Minimale, ma sempre all’insegna della riscoperta di una identità locale, è invece l’intervento realizzato a Montale Rangone (MO) per la riqualificazione di piazza Braglia. Sabato 11 ottobre si è svolta infatti l’inaugurazione, al termine del secondo stralcio di un intervento di riqualificazione in più fasi, che ha comportato un investimento per l’Amministrazione comunale di Castelnuovo Rangone pari a quasi 1milione di euro. L’obiettivo era trasformare la piazza da semplice parcheggio e sede del mercato settimanale a spazio strategico per la frazione, luogo di incontro, di socialità e di aggregazione, attraverso un intervento che valorizzasse la zona residenziale, le attività commerciali e il mercato del martedì. La progettazione avrebbe potuto a rifarsi a ben pubblicati e apprezzati stilemi di riqualificazione dello spazio pubblico di matrice danese o olandese, all’insegna della informalità dell’uso e della contemporaneità dei linguaggi materici e cromatici.

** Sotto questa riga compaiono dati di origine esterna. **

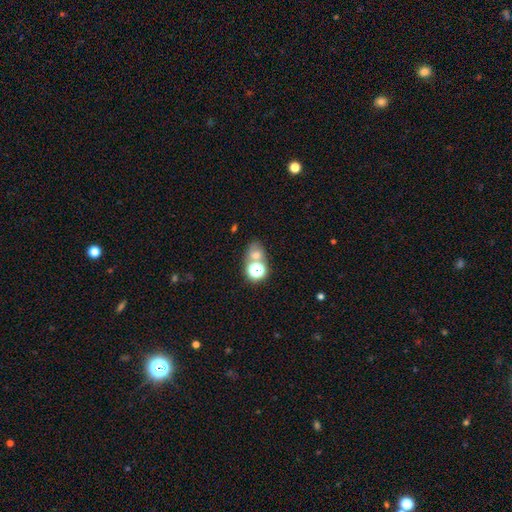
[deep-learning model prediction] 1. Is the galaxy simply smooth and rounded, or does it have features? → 45% smooth, 40% star or artifact, 15% featured or disk.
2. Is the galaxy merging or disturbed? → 53% none, 30% merger, 10% minor disturbance, 6% major disturbance.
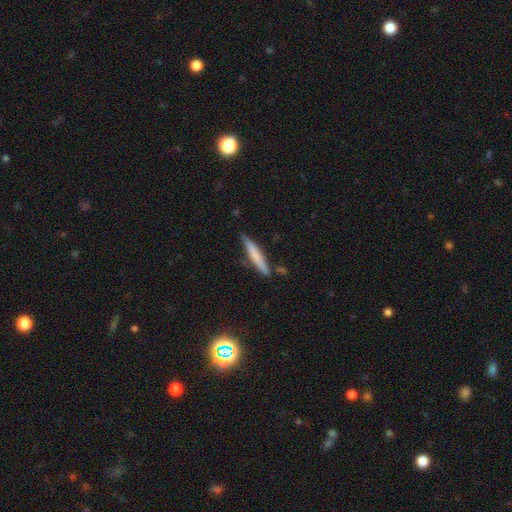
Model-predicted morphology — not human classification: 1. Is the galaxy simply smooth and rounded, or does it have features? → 60% smooth, 34% featured or disk, 6% star or artifact.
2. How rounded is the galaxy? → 94% cigar-shaped, 5% in between, 1% round.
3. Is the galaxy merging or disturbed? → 78% none, 15% minor disturbance, 4% merger, 3% major disturbance.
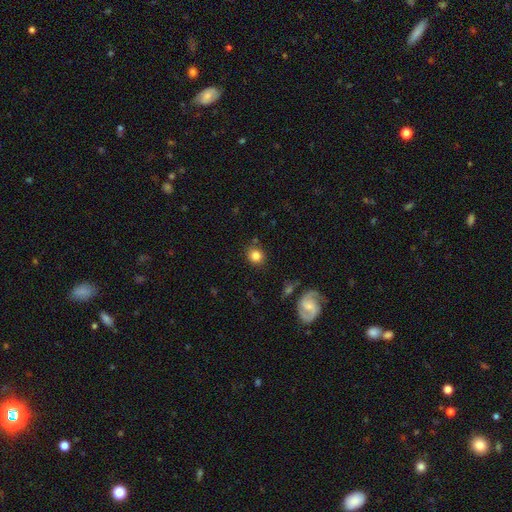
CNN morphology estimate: The model was most divided on "how rounded": round: 81%, in between: 18%, cigar-shaped: 1%. More confident: merging — none (83%); smooth or featured — smooth (82%).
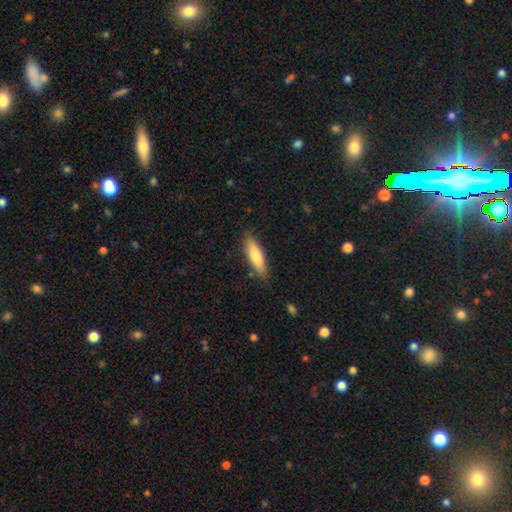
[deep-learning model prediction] Morphology: type=smooth (76%); roundness=cigar-shaped (56%); merging=none (84%).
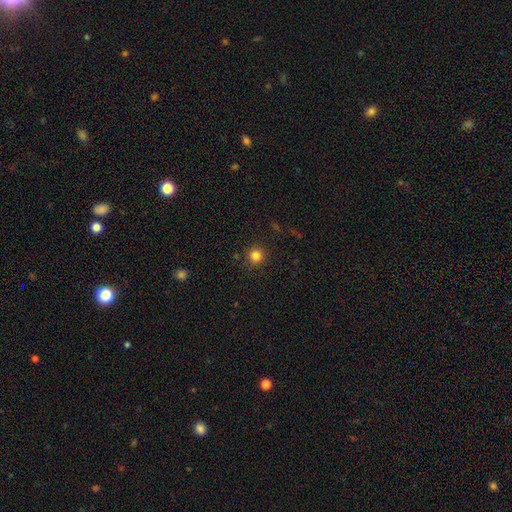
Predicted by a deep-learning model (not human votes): A smooth galaxy with no disk features (83%) that is round (95%).

Vote fractions:
- Smooth or featured? smooth: 83% / star or artifact: 12% / featured or disk: 4%
- How rounded? round: 95% / in between: 5% / cigar-shaped: 1%
- Merging? none: 89% / minor disturbance: 7% / major disturbance: 3% / merger: 1%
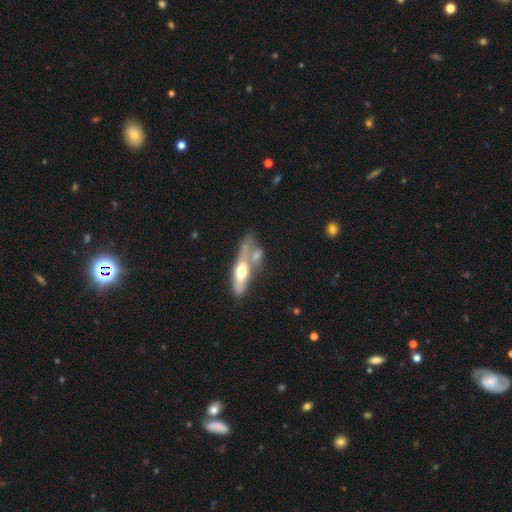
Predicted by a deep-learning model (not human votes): smooth-or-featured: featured or disk: 48% | smooth: 45% | star or artifact: 7%
  merging: merger: 43% | none: 33% | minor disturbance: 14% | major disturbance: 10%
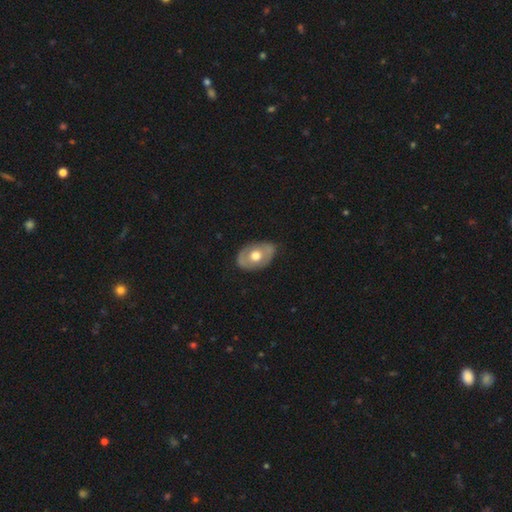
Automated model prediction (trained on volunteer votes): Q: Smooth or featured?
A: featured or disk (48%); runner-up: smooth (46%)
Q: Merging?
A: none (76%); runner-up: minor disturbance (18%)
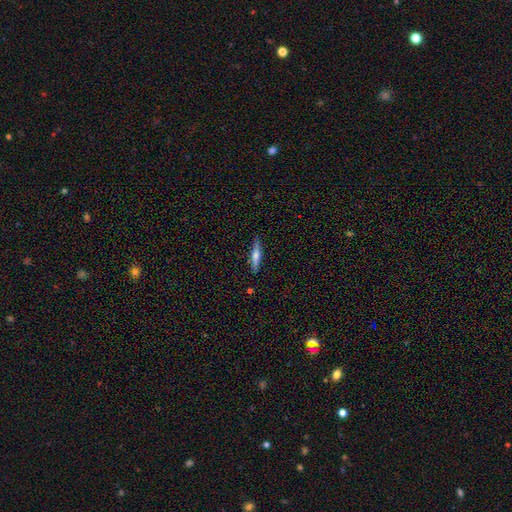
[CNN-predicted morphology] A smooth galaxy with no disk features (50%) that is cigar-shaped (84%). Merging: none (88%).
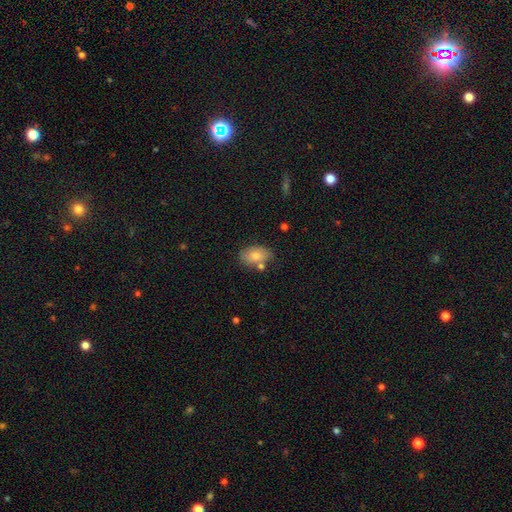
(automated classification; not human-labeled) Morphology: type=smooth (81%); roundness=in between (89%); merging=none (67%).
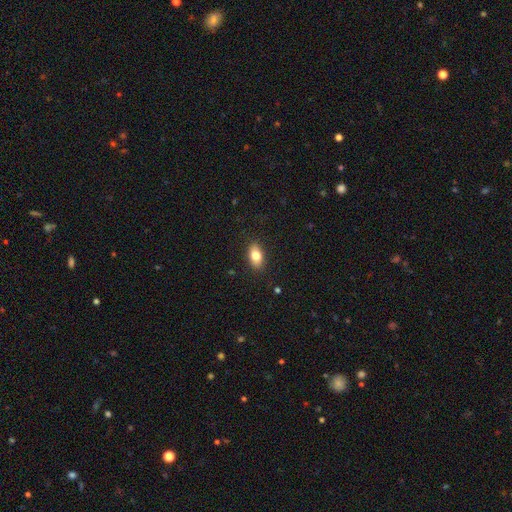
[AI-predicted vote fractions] A smooth galaxy with no disk features (79%) that is in between round and cigar-shaped (88%).

Vote fractions:
- Smooth or featured? smooth: 79% / featured or disk: 13% / star or artifact: 8%
- How rounded? in between: 88% / round: 7% / cigar-shaped: 4%
- Merging? none: 88% / minor disturbance: 9% / major disturbance: 2% / merger: 1%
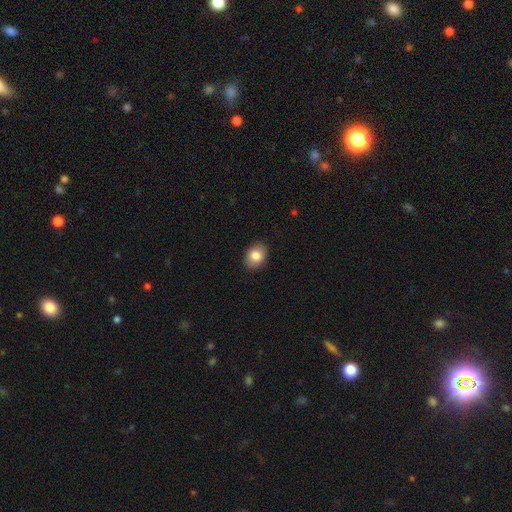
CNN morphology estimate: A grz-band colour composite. It shows a smooth galaxy with no disk features (85%) that is in between round and cigar-shaped (62%). Merging: none (88%).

La scelta in questo caso è stata invece di segno diverso. Viste le caratteristiche demografiche della frazione, con molti anziani, la prossimità del centro storico, con la sua matericità tradizionale, e la permanenza del mercato locale, i progettisti hanno cercato soluzioni che unissero le istanze del vivere contemporaneo (vita digitale, attenzione ai cambiamenti climatici, spazi flessibili) con gli elementi di riconnessione identitaria al luogo e alla sua storia. La pavimentazione che ora sostituisce l’asfalto è sì drenante, ma simile ai sampietrini storici, gli arredi incorporano uscite USB e punti ricarica dei vari device, ma hanno i colori tradizionali della frazione, ma, soprattutto, il drenaggio delle acque è stato affidato ad un raingarden che però, come morfologia e realizzazione, riprende il sesto d’impianto della piantata modenese, fatta di filari rettilinei di alberi da frutto, tra cui sono appesi i tralci delle viti e sotto i quali si trovano arbusti fruttiferi e erbacee per gli animali. L’elemento più innovativo dell’intera riqualificazione, il raingraden appunto, diventa dunque anche elemento di riaffermazione culturale, che consente agli anziani di sentirsi in un luogo “proprio” e ai giovani di riscoprire componenti del paesaggio profondamente radicate nella cultura locale.

Interventi puntuali e specifici, quelli di Bergamo e Montale, che però riattivano la relazione tra comunità e spazio pubblico, e conseguentemente la voglia di cura, il rispetto e la comprensione profonda, che diventa motore di proattività efficace e di spirito di collaborazione per il bene comune.